DATA UNDER STUDY —
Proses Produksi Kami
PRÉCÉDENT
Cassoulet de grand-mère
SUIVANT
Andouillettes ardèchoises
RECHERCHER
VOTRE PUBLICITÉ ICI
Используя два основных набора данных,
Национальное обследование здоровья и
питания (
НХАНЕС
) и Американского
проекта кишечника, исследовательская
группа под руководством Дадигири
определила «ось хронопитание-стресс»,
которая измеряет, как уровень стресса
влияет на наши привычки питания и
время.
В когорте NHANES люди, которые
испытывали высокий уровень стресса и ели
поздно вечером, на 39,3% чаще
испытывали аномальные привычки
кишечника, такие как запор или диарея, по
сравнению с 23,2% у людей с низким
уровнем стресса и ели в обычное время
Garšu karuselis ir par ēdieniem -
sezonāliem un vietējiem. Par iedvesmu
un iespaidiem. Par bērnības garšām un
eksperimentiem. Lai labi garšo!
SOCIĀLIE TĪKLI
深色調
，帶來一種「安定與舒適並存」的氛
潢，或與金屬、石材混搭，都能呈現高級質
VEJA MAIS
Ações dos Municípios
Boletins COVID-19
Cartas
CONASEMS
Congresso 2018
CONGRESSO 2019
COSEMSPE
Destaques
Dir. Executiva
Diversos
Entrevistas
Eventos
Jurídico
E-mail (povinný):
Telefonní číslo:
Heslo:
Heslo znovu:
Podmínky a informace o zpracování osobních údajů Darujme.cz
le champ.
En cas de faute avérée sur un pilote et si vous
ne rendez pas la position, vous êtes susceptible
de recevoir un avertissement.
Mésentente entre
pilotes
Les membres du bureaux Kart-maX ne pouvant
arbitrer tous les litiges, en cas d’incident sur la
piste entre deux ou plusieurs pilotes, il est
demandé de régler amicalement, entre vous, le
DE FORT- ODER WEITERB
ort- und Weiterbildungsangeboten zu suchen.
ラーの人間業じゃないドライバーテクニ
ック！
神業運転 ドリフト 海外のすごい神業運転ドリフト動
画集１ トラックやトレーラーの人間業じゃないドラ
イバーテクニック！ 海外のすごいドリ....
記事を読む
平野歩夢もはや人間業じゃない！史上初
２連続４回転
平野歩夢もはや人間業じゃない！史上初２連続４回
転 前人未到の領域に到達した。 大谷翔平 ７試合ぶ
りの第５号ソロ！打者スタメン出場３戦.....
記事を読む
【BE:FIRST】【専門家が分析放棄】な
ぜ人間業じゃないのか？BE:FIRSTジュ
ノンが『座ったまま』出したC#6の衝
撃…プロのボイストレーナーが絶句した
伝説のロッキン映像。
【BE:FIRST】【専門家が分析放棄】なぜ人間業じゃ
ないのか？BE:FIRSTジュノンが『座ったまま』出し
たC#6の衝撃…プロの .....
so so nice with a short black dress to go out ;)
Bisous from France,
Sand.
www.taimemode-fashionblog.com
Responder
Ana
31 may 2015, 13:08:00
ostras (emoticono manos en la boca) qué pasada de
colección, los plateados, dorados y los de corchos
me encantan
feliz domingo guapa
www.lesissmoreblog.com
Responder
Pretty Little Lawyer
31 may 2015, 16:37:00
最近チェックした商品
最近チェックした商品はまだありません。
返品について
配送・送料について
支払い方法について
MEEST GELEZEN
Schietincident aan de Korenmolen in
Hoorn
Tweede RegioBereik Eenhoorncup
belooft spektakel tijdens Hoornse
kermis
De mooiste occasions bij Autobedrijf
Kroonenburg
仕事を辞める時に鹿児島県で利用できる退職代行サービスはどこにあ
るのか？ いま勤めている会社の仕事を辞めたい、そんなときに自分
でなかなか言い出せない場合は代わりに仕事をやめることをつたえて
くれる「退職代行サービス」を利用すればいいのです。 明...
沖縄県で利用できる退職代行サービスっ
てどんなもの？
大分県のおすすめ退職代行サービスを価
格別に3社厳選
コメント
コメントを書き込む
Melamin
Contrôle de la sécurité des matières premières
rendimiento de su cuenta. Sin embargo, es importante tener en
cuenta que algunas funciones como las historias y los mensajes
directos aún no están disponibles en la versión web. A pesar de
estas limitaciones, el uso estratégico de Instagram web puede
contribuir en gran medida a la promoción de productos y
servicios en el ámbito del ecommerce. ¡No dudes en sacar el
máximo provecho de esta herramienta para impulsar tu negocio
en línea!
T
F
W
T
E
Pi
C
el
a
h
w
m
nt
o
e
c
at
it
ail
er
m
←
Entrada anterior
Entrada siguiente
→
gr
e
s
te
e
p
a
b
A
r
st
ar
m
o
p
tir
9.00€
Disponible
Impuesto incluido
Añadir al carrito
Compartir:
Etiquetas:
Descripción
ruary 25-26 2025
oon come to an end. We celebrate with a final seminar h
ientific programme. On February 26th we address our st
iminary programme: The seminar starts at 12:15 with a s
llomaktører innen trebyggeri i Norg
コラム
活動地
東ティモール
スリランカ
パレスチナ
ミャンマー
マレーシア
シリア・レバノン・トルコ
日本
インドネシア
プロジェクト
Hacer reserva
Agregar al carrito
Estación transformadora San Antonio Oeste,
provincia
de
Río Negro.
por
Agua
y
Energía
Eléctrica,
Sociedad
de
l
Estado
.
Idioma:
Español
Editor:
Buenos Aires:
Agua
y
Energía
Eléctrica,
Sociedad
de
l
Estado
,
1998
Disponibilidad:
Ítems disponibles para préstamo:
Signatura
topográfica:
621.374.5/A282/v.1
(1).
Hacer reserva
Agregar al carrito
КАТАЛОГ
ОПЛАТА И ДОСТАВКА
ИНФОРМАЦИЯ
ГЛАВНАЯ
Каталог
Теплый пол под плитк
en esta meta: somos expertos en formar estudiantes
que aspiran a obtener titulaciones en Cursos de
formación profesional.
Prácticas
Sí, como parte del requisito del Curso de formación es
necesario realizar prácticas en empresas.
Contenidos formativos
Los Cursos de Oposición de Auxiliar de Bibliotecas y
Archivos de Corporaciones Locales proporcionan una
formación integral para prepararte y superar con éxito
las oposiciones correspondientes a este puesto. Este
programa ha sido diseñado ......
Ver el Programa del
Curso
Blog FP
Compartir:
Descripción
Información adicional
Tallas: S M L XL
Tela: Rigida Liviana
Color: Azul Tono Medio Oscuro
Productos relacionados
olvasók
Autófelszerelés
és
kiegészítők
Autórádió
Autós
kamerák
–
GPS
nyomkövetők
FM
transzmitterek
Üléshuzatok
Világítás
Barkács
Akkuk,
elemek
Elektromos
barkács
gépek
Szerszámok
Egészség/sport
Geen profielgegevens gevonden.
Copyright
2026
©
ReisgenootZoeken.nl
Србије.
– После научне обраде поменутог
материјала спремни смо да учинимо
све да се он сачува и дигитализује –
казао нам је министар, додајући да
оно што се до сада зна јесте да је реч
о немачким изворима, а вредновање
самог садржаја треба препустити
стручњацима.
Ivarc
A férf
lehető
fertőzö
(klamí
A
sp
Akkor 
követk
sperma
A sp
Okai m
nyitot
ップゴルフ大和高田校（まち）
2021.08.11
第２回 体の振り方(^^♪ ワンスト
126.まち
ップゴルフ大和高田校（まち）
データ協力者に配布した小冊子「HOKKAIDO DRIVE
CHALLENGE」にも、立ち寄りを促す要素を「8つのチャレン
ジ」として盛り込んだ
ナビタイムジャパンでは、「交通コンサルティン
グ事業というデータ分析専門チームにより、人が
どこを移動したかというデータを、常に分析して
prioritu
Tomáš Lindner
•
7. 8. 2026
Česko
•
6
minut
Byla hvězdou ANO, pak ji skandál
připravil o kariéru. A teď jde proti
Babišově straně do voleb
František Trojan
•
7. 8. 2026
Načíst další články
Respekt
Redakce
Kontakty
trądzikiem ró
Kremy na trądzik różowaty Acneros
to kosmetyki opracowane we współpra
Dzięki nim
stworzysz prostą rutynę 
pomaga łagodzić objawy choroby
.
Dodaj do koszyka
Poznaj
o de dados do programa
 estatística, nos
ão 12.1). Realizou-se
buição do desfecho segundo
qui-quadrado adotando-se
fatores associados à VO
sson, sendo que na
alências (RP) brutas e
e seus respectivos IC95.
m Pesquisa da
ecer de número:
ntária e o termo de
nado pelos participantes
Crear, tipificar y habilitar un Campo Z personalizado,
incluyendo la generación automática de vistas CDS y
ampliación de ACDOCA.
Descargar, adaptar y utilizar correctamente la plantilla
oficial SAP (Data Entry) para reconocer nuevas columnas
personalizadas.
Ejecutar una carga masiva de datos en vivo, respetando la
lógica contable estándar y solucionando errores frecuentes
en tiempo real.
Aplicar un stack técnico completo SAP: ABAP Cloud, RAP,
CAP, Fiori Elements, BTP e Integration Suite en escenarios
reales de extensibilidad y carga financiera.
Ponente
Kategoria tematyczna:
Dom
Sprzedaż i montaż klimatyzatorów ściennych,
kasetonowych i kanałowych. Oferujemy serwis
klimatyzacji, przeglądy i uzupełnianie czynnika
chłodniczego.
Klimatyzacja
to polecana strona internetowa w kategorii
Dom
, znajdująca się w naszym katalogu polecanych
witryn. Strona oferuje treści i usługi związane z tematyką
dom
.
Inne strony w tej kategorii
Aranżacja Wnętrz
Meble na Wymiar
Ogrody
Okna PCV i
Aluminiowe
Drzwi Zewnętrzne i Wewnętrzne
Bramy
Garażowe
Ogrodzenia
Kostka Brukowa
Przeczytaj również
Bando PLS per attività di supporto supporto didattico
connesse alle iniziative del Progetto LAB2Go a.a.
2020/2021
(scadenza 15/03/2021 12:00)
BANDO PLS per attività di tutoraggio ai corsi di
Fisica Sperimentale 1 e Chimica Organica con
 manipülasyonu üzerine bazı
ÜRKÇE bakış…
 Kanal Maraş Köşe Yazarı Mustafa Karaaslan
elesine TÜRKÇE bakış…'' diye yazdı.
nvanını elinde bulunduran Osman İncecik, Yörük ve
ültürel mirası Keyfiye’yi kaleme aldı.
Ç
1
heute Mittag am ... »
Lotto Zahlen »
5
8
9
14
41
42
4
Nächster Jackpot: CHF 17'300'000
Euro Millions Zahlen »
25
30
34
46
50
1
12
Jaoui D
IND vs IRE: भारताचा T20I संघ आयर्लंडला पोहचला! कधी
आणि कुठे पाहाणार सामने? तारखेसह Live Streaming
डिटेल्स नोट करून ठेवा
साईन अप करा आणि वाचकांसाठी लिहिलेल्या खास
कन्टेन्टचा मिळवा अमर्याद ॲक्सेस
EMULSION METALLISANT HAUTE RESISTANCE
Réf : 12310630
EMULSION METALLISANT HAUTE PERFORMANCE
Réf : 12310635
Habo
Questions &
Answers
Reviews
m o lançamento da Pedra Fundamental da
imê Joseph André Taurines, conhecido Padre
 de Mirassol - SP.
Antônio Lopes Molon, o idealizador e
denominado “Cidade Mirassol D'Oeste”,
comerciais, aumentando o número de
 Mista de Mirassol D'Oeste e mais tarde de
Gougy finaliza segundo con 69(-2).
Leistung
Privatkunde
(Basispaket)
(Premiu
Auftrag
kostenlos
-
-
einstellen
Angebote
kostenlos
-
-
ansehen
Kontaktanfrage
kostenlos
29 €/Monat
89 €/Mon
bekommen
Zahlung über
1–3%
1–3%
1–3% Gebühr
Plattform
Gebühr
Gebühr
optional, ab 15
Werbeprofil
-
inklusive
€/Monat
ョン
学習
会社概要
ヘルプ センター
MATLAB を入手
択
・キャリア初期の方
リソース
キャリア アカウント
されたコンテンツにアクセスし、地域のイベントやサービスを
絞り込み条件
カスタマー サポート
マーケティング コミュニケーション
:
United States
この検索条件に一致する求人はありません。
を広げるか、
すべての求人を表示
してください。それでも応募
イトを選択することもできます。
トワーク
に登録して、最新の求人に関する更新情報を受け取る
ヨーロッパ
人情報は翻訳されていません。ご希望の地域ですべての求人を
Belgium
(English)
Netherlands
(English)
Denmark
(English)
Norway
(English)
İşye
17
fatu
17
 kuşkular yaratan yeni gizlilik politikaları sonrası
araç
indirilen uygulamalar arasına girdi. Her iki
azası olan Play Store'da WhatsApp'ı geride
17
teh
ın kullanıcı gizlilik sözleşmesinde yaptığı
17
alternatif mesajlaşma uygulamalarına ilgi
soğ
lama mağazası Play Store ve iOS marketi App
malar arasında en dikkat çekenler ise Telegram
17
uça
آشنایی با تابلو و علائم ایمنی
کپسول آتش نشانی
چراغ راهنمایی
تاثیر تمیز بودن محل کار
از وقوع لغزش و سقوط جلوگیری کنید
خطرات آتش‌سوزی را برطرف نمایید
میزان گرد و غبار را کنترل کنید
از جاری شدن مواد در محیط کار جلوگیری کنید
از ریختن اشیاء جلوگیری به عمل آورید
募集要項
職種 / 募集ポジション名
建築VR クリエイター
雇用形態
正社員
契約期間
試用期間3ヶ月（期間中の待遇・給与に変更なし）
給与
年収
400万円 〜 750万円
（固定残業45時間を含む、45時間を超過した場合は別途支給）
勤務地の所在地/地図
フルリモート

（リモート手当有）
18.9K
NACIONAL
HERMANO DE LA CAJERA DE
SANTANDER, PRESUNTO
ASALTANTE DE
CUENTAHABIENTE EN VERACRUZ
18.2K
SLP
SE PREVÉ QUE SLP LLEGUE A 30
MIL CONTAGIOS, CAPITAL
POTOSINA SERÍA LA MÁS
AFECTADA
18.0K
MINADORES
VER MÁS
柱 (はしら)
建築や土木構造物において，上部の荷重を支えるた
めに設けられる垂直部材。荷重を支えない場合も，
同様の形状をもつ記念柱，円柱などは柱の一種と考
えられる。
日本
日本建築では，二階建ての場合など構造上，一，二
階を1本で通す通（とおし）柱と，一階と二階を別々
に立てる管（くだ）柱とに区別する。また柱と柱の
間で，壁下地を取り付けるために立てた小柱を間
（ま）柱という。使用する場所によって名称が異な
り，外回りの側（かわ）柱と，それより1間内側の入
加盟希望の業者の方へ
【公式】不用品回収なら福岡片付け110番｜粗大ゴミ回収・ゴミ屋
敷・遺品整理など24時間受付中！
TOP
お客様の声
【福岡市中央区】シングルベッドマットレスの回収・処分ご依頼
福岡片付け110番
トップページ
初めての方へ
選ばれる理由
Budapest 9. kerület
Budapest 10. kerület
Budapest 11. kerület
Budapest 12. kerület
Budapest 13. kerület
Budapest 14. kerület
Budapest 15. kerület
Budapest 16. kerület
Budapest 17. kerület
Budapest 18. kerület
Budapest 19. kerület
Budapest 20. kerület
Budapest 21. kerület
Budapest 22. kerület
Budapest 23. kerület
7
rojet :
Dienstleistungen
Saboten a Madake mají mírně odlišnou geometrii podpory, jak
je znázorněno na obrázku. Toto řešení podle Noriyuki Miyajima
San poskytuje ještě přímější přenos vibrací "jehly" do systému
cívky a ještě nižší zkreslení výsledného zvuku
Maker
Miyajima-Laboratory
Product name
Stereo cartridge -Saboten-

TASK GOAL — Make a list of all lines in the data that contain "専門家が分析放棄".

RESULT OF THE TASK —
【BE:FIRST】【専門家が分析放棄】な
【BE:FIRST】【専門家が分析放棄】なぜ人間業じゃ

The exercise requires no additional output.